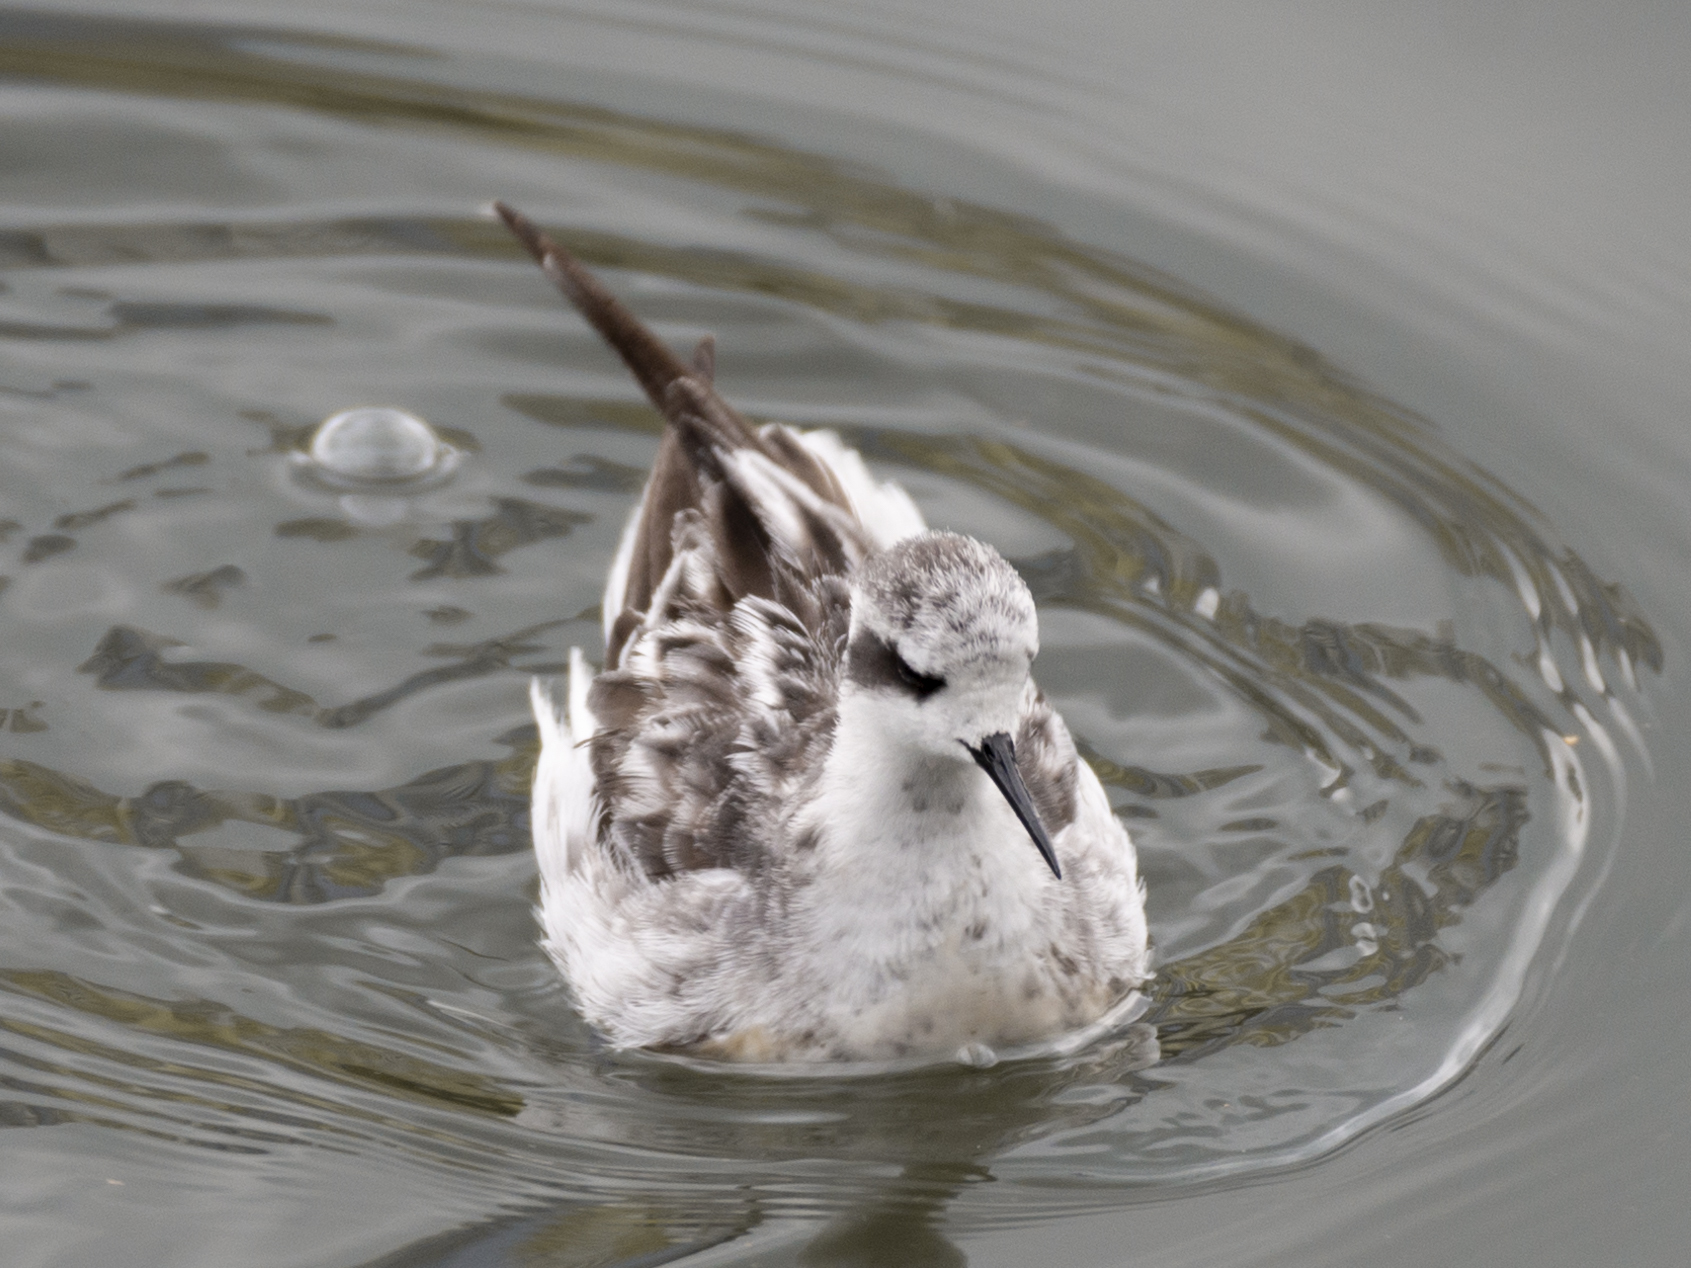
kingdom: Animalia
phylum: Chordata
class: Aves
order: Charadriiformes
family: Scolopacidae
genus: Phalaropus
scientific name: Phalaropus lobatus
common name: Red-necked phalarope
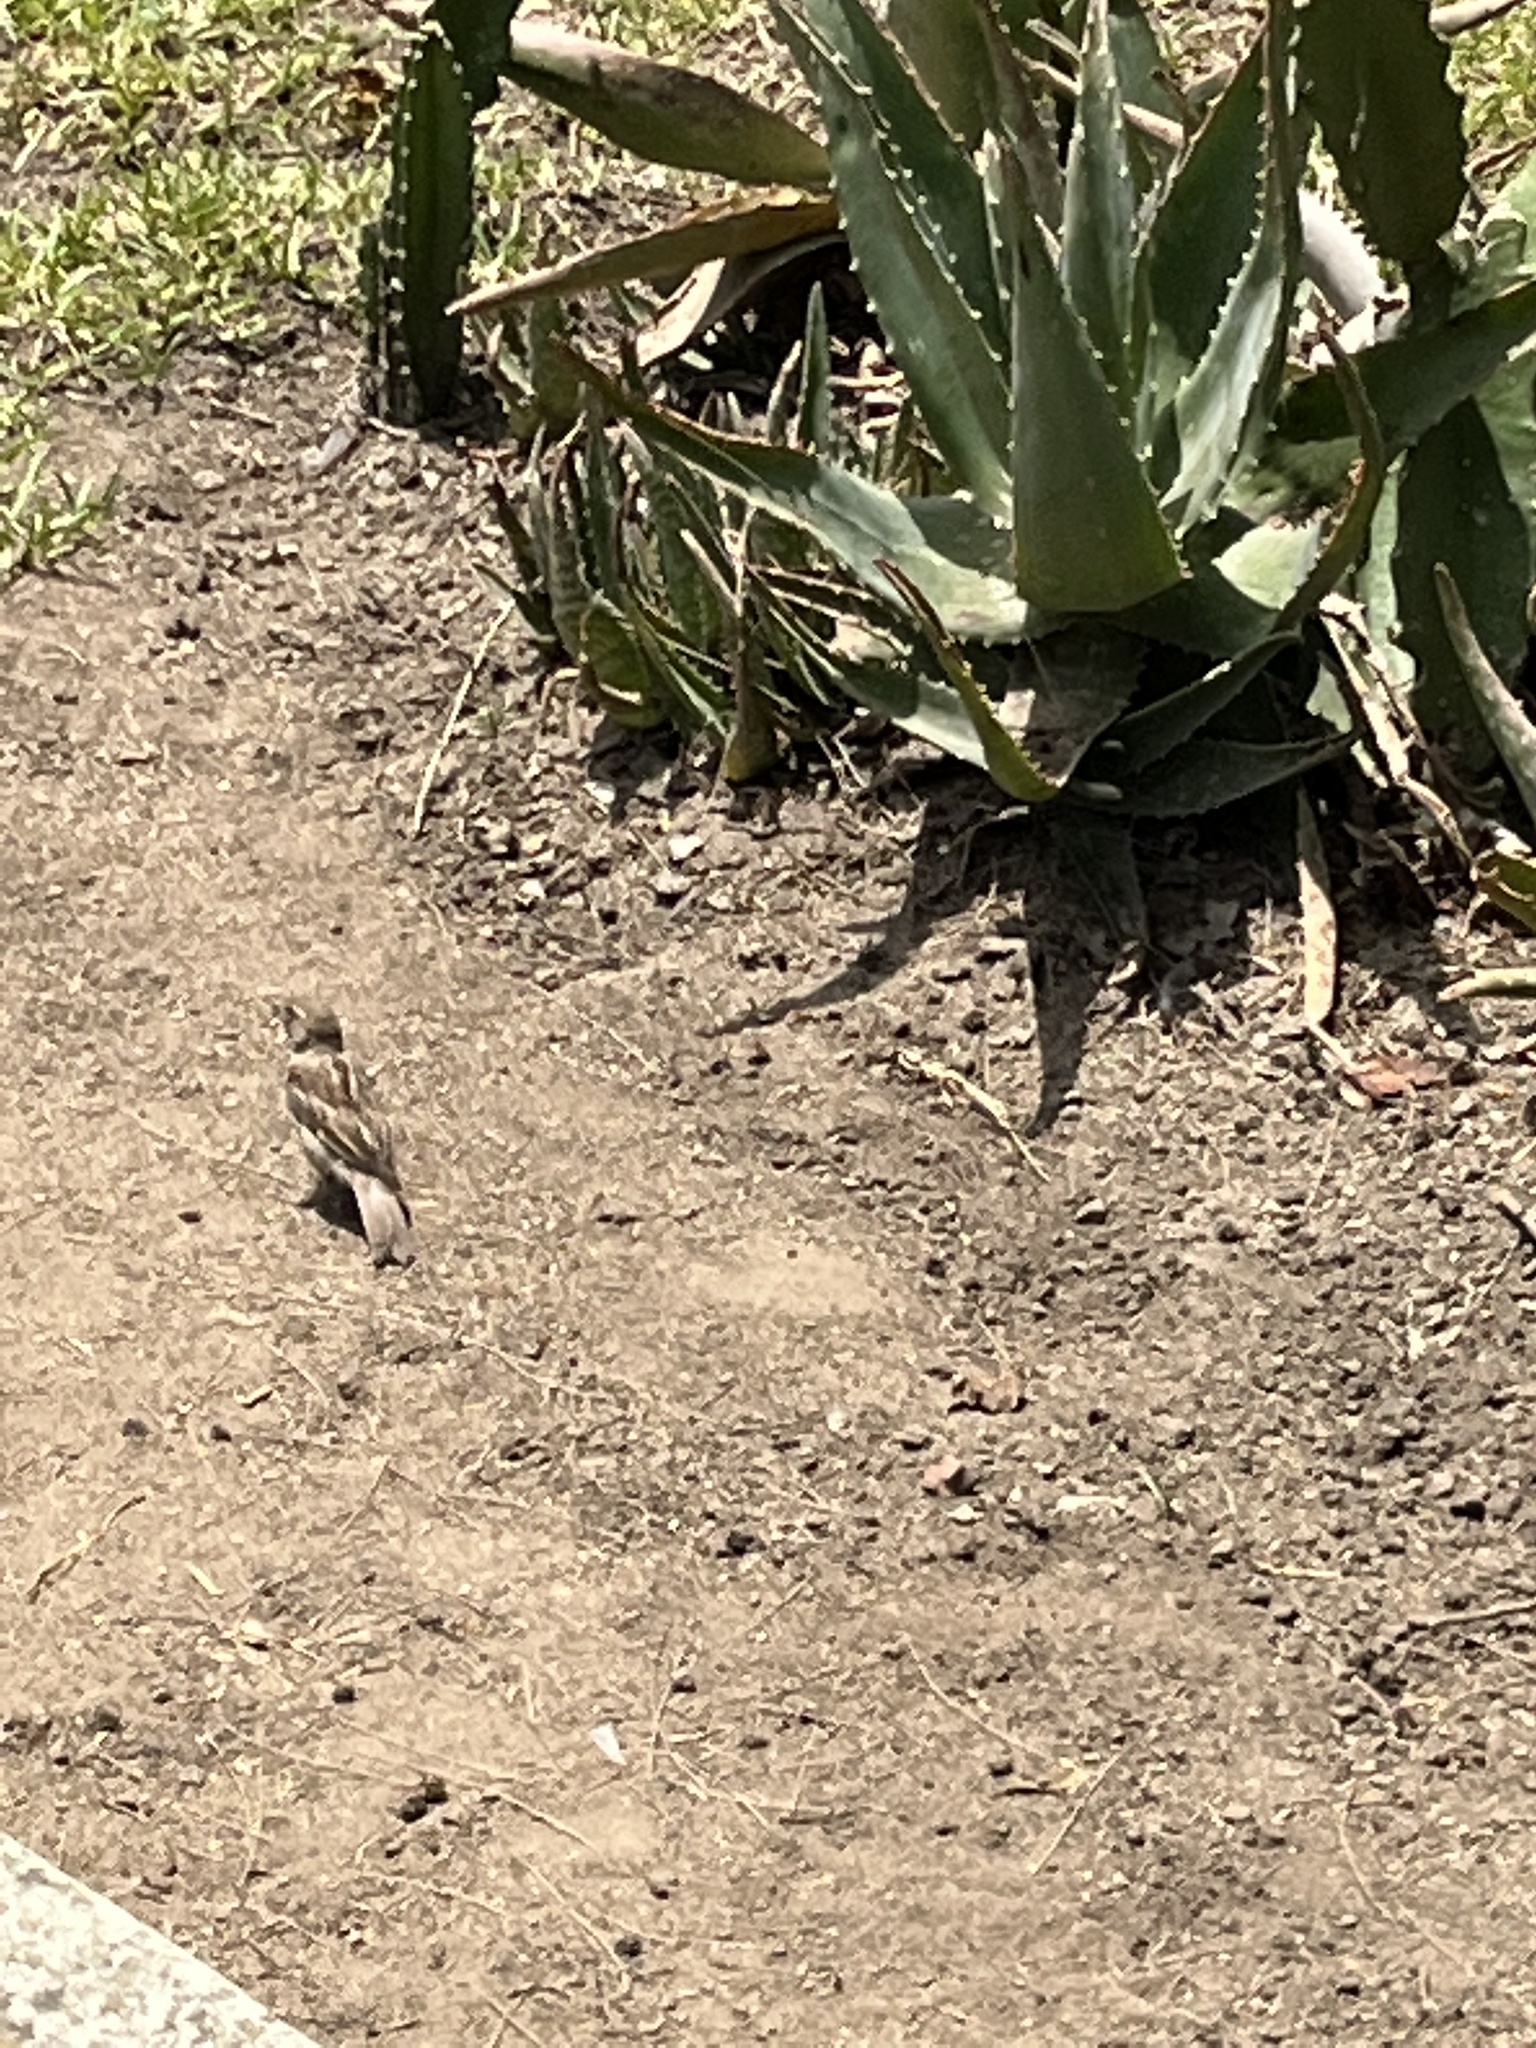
□ □ □ □ □
Set problem » Rewrite the lines of the items above, substituting "vernacular name" for "common name" and leaving everything else unchanged. Omit the pictures from the answer.

Output of the task »
kingdom: Animalia
phylum: Chordata
class: Aves
order: Charadriiformes
family: Scolopacidae
genus: Phalaropus
scientific name: Phalaropus lobatus
vernacular name: Red-necked phalarope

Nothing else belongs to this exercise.